:: DATA SUPPLIED ::

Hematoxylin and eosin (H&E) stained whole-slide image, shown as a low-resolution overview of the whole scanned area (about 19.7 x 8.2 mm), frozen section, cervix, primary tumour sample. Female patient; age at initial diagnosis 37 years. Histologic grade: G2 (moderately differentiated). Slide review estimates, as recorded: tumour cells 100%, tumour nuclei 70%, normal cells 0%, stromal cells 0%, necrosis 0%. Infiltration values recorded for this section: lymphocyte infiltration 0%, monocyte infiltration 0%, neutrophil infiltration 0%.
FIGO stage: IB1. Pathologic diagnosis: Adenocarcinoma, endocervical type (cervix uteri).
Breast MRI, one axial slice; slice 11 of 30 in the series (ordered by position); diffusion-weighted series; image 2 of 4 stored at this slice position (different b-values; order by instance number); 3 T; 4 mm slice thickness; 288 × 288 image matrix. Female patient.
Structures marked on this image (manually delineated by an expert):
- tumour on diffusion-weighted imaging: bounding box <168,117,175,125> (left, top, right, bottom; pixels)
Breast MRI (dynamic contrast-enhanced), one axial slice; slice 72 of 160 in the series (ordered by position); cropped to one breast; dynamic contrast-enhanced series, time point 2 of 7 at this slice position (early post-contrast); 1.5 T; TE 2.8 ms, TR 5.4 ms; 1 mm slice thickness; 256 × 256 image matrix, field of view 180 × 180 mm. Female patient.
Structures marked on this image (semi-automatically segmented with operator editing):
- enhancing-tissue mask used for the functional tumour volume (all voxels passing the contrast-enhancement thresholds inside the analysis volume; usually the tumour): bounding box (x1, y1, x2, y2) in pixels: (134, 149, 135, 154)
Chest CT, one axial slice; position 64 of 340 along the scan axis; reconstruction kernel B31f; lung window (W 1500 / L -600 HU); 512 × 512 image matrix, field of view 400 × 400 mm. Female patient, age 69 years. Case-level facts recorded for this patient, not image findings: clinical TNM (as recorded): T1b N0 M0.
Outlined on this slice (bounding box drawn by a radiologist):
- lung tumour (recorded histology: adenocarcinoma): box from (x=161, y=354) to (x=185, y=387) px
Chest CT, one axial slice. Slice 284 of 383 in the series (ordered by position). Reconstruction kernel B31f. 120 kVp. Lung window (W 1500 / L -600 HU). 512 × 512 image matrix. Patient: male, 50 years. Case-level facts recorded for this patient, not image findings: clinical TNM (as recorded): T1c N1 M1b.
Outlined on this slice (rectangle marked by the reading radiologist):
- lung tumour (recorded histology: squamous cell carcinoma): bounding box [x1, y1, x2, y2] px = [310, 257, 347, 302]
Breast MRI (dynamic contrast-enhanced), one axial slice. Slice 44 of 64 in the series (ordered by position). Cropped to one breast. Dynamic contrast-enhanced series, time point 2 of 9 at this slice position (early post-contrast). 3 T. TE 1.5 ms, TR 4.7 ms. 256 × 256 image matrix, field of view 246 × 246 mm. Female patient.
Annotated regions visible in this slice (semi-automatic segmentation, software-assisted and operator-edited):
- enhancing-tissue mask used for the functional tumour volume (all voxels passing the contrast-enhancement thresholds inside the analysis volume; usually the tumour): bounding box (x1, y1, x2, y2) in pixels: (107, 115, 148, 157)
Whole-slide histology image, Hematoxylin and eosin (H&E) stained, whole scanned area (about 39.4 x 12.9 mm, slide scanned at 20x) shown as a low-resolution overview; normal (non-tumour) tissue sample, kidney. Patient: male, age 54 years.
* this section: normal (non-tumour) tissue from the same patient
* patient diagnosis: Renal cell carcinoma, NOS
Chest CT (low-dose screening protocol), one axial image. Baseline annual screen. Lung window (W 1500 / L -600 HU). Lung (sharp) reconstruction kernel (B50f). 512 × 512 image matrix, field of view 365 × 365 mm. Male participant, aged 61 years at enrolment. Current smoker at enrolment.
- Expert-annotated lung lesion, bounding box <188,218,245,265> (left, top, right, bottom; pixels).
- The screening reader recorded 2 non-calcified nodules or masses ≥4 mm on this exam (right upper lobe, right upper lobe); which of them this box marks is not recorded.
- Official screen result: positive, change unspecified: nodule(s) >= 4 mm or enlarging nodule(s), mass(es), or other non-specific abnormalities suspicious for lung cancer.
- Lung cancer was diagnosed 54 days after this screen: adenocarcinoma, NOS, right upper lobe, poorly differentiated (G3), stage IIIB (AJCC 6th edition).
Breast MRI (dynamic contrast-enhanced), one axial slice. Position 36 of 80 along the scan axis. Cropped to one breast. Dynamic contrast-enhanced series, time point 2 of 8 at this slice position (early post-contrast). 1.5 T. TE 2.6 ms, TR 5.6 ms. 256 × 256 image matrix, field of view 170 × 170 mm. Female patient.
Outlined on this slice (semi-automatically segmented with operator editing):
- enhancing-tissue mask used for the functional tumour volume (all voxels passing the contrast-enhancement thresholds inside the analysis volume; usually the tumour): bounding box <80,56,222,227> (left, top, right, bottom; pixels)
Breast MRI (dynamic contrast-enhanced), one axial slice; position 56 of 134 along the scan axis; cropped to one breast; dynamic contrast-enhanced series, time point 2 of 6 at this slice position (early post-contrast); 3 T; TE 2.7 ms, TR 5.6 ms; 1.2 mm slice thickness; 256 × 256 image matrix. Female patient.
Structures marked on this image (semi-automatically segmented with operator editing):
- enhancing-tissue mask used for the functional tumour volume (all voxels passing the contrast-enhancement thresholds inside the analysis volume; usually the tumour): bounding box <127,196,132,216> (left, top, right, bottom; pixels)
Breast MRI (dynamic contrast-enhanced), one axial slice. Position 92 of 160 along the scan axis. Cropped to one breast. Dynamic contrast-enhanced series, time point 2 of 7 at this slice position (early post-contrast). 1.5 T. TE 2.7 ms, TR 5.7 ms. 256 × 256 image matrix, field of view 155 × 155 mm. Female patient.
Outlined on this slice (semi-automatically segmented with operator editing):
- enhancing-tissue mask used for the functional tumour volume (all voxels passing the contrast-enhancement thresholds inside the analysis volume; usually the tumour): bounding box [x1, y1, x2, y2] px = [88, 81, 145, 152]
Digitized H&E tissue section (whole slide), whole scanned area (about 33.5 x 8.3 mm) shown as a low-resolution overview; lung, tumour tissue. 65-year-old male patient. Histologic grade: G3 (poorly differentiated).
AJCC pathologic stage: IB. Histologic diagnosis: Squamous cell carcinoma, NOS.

:::

• WORK ORDER: Give every line of the material that includes the string "section".

• SOLUTION BELOW:
Hematoxylin and eosin (H&E) stained whole-slide image, shown as a low-resolution overview of the whole scanned area (about 19.7 x 8.2 mm), frozen section, cervix, primary tumour sample. Female patient; age at initial diagnosis 37 years. Histologic grade: G2 (moderately differentiated). Slide review estimates, as recorded: tumour cells 100%, tumour nuclei 70%, normal cells 0%, stromal cells 0%, necrosis 0%. Infiltration values recorded for this section: lymphocyte infiltration 0%, monocyte infiltration 0%, neutrophil infiltration 0%.
* this section: normal (non-tumour) tissue from the same patient
Digitized H&E tissue section (whole slide), whole scanned area (about 33.5 x 8.3 mm) shown as a low-resolution overview; lung, tumour tissue. 65-year-old male patient. Histologic grade: G3 (poorly differentiated).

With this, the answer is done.